Debconf is the only peice of software I've written that is the first software to implement a spec. It could be the fault of debconf's spec, which I didn't write, but doing this seems to be a fairly sucky process, basically you're taking the result of an abstract committee process and trying to turn it into something useful, and you get to find all the bits that were not thought through. This is a unique problem to first implementations; later implementations can just ignore the spec.

Of course debconf is also one of the more important peices of software I've written, and it also laid a foundation that was used by a lot of other work I did later, including d-i, so the pain was worth it.

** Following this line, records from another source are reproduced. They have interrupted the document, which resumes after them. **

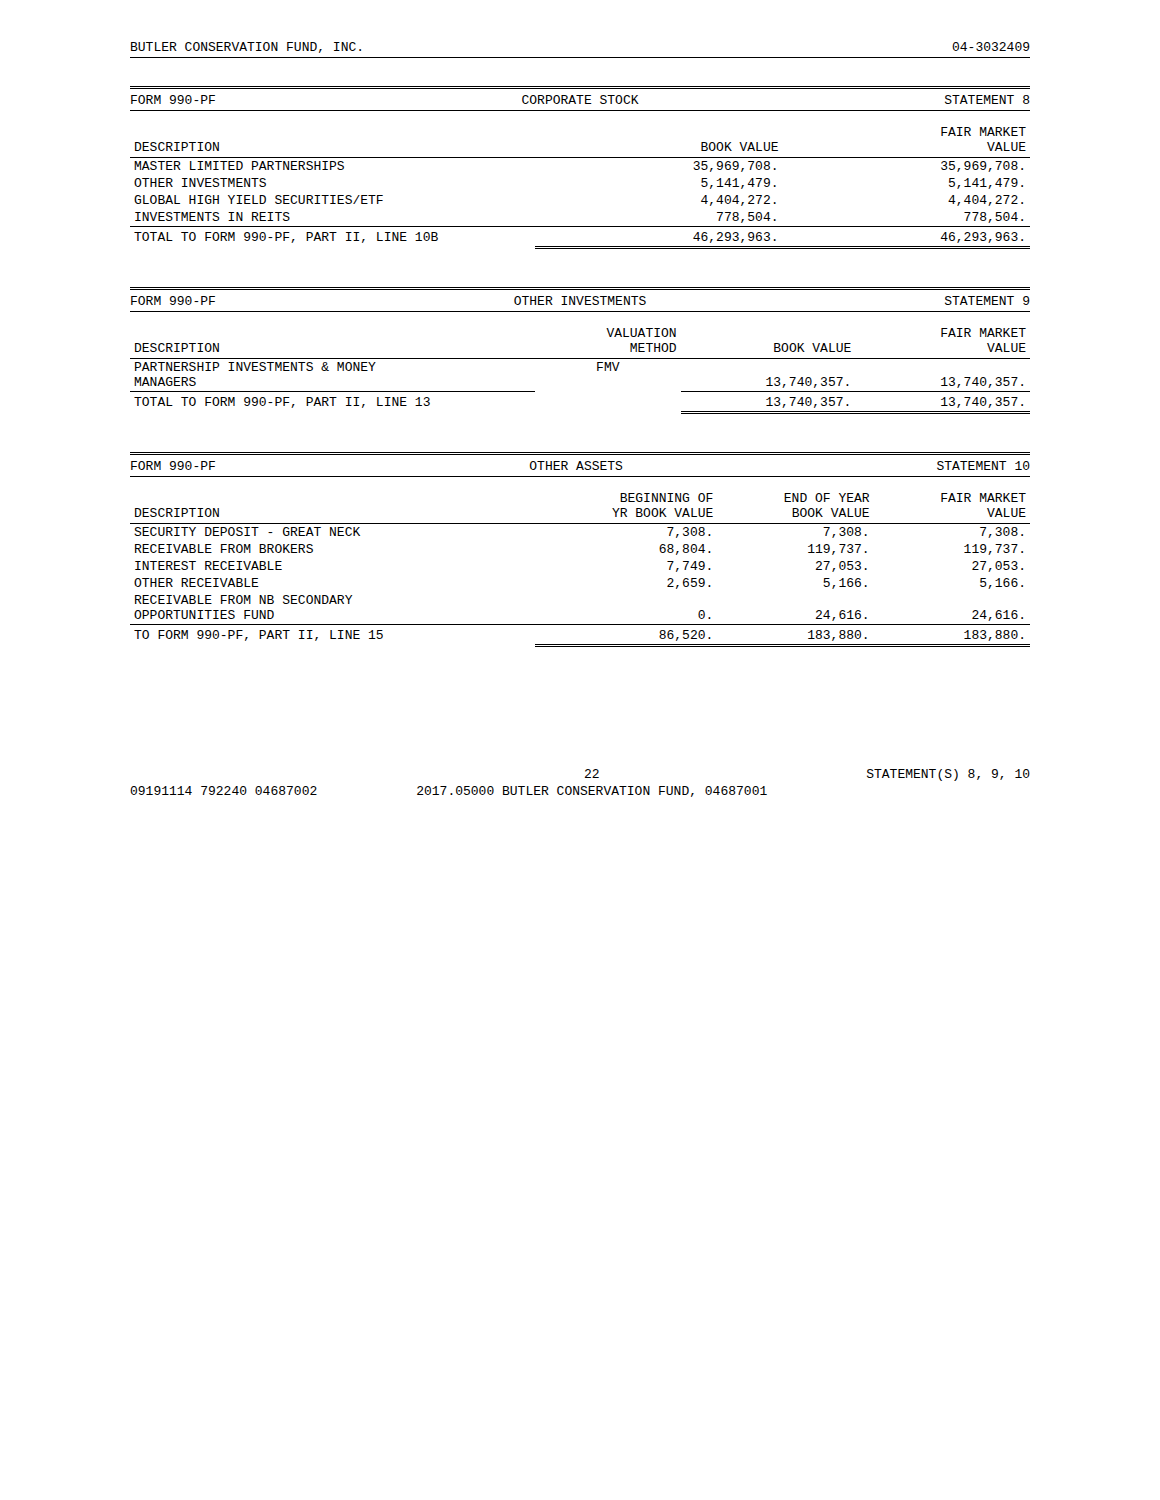BUTLER CONSERVATION FUND, INC. 04-3032409
FORM 990-PF CORPORATE STOCK STATEMENT 8
| DESCRIPTION | BOOK VALUE | FAIR MARKET VALUE |
| --- | --- | --- |
| MASTER LIMITED PARTNERSHIPS | 35,969,708. | 35,969,708. |
| OTHER INVESTMENTS | 5,141,479. | 5,141,479. |
| GLOBAL HIGH YIELD SECURITIES/ETF | 4,404,272. | 4,404,272. |
| INVESTMENTS IN REITS | 778,504. | 778,504. |
| TOTAL TO FORM 990-PF, PART II, LINE 10B | 46,293,963. | 46,293,963. |
FORM 990-PF OTHER INVESTMENTS STATEMENT 9
| DESCRIPTION | VALUATION METHOD | BOOK VALUE | FAIR MARKET VALUE |
| --- | --- | --- | --- |
| PARTNERSHIP INVESTMENTS & MONEY MANAGERS | FMV | 13,740,357. | 13,740,357. |
| TOTAL TO FORM 990-PF, PART II, LINE 13 | | 13,740,357. | 13,740,357. |
FORM 990-PF OTHER ASSETS STATEMENT 10
| DESCRIPTION | BEGINNING OF YR BOOK VALUE | END OF YEAR BOOK VALUE | FAIR MARKET VALUE |
| --- | --- | --- | --- |
| SECURITY DEPOSIT - GREAT NECK | 7,308. | 7,308. | 7,308. |
| RECEIVABLE FROM BROKERS | 68,804. | 119,737. | 119,737. |
| INTEREST RECEIVABLE | 7,749. | 27,053. | 27,053. |
| OTHER RECEIVABLE | 2,659. | 5,166. | 5,166. |
| RECEIVABLE FROM NB SECONDARY OPPORTUNITIES FUND | 0. | 24,616. | 24,616. |
| TO FORM 990-PF, PART II, LINE 15 | 86,520. | 183,880. | 183,880. |
09191114 792240 04687002
22
2017.05000 BUTLER CONSERVATION FUND, 04687001
STATEMENT(S) 8, 9, 10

Come to think of it, in d-i I took the approach of writing a spec and mostly letting other people work out all the tricky bits it didn't anticipate, but that's another story..

As to the code, it was my second foray into OO perl, after perlmoo, and it kinda shows. The shell code parts used to be the kind of shell a brain scarred by working on shoop will produce too, though they've since been sanified.

It seems like in the end it's going to be harder to transition everything over to the second implementation of the spec, cdebconf, than it was to write debconf in the first place. Still, I want to do it, since we have to have cdebconf for d-i and there's no point in mostly the same people maintaining two parallell implementations. Although some parts of cdebconf don't match the power of debconf, I doubt many people will notice.